• **WORK TO COMPLETE**
All lines between the one holding "module Adder_32bit(A, B, co, Result);" and the end of the material below, both ends included, should be restated exactly.

EXCERPTED DATA START

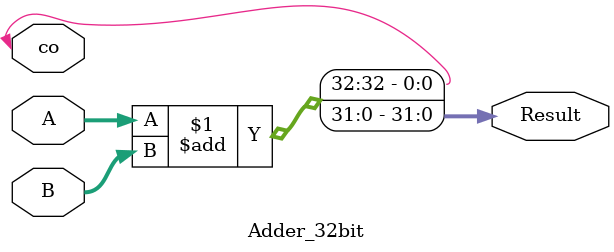
<source format=v>
module Adder_32bit(A, B, co, Result);
input [31:0] A;
input [31:0] B;
input co;
output [31:0] Result;

	assign {co, Result} = A + B;

endmodule 
</source>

EXCERPTED DATA END

• **RESPONSE**
module Adder_32bit(A, B, co, Result);
input [31:0] A;
input [31:0] B;
input co;
output [31:0] Result;

	assign {co, Result} = A + B;

endmodule 
</source>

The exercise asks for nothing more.